Of Montreal The Sunlandic Twins
(Polyvinyl)It looks like Kevin Barnes is simplifying things. On older Of Montreal albums, he couldn't go more than two bars without a chord change, and his melodies would hop intervals like Mexican jumping beans. He got pegged as a 60's throwback, but this was always a little misleading, because while childlike whimsy, baroque arrangements and tight harmonies were staples of the psychedelic era, few bands attempted stretching the pop form to the breaking point where Of Montreal resides. Sure, you can trace a lot of this right back to Pet Sounds and Odyssey and Oracle, and Barnes insistence on cementing his production technique in the fall of 1967 means that the label will likely stick. Yet a more suitable reference point may be the Dukes of the Stratosphere, XTC's alter ego 60's tribute band. Andy Partridge is more a direct predecessor than Brian Wilson.
The band's output has been so dense and layered that it usually takes multiple, and I mean multiple, listens to absorb them.

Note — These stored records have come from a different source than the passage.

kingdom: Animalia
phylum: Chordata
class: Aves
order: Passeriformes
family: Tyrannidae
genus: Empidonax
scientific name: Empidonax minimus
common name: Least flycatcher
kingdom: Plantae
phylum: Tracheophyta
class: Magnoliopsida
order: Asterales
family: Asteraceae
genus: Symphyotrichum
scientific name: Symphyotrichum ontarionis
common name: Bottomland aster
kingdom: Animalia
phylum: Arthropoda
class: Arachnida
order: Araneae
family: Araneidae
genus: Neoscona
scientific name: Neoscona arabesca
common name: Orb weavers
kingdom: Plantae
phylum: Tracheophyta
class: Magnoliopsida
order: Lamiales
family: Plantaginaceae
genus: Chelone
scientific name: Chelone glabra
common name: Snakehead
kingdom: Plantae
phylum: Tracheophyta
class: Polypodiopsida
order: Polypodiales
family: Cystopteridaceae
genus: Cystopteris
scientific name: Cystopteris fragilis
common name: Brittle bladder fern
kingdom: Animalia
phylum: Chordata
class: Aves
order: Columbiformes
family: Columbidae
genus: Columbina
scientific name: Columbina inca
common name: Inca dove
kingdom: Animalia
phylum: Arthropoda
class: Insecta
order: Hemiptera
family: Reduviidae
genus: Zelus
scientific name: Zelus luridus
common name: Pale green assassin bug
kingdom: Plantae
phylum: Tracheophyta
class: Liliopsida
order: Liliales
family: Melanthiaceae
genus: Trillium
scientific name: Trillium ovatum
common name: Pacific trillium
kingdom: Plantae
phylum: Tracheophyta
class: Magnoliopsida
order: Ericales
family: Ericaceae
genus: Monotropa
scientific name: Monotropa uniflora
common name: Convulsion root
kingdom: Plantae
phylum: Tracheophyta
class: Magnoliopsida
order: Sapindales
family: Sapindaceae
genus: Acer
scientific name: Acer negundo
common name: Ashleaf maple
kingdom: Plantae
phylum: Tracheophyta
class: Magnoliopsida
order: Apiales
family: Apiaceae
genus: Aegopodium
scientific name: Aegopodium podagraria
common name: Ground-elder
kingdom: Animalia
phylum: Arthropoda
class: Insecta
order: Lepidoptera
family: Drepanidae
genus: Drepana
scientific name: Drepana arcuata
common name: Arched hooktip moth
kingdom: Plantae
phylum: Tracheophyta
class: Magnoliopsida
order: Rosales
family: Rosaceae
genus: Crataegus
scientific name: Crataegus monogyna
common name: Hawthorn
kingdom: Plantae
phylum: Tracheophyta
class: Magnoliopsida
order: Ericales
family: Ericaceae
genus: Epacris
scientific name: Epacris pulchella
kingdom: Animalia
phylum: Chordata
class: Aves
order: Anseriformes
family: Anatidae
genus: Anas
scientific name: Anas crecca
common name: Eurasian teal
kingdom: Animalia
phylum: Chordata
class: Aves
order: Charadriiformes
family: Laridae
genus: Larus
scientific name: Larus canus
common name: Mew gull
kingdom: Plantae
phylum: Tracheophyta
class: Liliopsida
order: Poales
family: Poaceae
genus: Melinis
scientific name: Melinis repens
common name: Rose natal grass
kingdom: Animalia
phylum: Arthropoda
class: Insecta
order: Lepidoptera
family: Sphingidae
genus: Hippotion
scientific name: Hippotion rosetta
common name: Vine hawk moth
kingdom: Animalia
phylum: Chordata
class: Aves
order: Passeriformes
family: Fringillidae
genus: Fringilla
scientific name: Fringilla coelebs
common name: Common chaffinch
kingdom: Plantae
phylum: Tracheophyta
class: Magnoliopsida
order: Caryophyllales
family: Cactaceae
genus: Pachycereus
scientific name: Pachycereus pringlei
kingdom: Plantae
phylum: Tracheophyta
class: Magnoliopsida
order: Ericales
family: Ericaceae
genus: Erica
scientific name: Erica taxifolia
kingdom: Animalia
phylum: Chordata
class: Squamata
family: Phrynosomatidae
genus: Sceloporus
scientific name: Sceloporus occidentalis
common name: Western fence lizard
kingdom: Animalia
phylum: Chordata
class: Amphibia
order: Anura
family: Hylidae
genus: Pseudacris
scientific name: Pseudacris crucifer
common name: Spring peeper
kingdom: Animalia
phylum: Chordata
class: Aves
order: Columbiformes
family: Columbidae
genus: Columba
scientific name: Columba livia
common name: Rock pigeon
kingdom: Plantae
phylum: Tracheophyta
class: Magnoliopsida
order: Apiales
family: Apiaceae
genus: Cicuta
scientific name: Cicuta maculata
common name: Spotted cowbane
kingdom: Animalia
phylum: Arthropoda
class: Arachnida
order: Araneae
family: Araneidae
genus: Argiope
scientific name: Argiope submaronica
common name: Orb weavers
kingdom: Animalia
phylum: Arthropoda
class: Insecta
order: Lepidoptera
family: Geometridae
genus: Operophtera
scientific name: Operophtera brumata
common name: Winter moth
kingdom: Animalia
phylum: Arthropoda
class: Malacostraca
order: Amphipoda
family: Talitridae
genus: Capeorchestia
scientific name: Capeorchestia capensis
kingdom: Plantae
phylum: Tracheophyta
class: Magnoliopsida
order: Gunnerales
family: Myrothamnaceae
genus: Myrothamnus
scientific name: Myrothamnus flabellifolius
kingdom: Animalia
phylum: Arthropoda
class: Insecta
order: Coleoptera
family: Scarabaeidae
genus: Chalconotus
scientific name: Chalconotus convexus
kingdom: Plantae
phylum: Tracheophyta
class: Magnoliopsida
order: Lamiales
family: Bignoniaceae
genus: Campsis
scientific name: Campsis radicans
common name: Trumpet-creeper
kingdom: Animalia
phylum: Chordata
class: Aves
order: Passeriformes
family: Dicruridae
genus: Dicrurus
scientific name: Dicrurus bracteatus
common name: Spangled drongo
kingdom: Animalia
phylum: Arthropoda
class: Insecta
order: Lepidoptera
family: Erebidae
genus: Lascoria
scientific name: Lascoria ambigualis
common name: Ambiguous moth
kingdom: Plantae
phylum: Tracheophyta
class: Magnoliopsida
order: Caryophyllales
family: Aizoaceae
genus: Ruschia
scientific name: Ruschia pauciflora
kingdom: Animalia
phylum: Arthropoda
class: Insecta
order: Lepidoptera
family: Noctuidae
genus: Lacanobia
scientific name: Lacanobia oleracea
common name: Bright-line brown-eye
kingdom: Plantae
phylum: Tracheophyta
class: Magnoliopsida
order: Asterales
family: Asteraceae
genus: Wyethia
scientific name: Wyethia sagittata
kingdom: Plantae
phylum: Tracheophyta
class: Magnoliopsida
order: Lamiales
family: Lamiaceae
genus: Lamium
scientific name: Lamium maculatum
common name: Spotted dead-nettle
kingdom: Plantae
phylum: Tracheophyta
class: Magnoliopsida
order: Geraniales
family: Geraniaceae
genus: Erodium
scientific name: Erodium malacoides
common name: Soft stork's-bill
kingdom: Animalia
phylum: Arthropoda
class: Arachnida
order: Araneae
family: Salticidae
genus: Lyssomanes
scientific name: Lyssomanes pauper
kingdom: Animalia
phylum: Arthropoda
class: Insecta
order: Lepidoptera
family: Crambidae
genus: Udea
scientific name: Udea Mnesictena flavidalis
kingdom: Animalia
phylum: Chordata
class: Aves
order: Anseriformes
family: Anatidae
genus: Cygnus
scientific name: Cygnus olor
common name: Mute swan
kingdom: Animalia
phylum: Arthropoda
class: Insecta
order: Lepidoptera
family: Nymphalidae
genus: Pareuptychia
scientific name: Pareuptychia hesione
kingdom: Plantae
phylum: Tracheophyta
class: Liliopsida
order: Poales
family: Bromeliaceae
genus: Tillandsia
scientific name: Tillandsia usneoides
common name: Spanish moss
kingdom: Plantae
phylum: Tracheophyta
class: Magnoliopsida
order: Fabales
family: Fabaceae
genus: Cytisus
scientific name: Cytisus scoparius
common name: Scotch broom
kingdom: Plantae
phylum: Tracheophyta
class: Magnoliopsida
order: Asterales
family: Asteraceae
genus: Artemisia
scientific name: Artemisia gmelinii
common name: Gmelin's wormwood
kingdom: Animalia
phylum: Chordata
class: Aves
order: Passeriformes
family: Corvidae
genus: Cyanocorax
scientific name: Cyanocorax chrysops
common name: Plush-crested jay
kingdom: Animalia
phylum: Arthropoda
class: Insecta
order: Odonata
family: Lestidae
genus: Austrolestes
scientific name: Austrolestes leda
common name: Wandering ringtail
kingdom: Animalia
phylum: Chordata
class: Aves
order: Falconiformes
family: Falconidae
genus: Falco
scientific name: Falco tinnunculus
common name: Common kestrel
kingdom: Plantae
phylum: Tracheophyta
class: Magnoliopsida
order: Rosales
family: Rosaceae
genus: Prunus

Recently however, and on The Sunlandic Twins especially, Barnes has toned down the Double Jeopardy challenge for the Who Wants to be a Millionaire $64,000 question, meaning that while we don't have to slog through a doctorate thesis, it's still not going to be a cakewalk. Here, there are numerous points of entry for the uninitiated. Right off the bat, Requiem for O.m.m.2 announces the more straightforward, less elliptical approach. The tune is a keeper, yet its sound, still rooted in the 60's, doesn't prepare you for the decade leap forward heard on I Was Never Young. Am I tripping, or is that disco? The next several tunes seem culled from a lost collection of great 70's B-sides from the Bay City Rollers (Art Snob Solutions, Everyday Feels Like Sunday) to Brian Eno (Knight Rider), while the heavy reliance on drum machine for Barnes' mostly one man show results in some nearly danceable beats.
Lest you think this was Of Montreal's play for the big time, think again. Barnes' inscrutable evasiveness forever dooms them to obscurity. This is where I find the band both fascinating and frustrating. Barnes seems to draw from a bottomless well of creativity, and is capable of the most sublimely unexpected melodic phrasing. At the same time, he can come off as a little too intellectual for his own good. Of Montreal walks this tightrope constantly and you are comforted by the fact that while the delivery may be so precise as to leave you cold, you at least can stimulate your brain deciphering the tunes.
But that's what separates the near great from the transcendent. Of Montreal has yet to consistently achieve the latter for the length of a whole CD. Still, if they keep churning out near great records year after year, well, that's something, isn't it?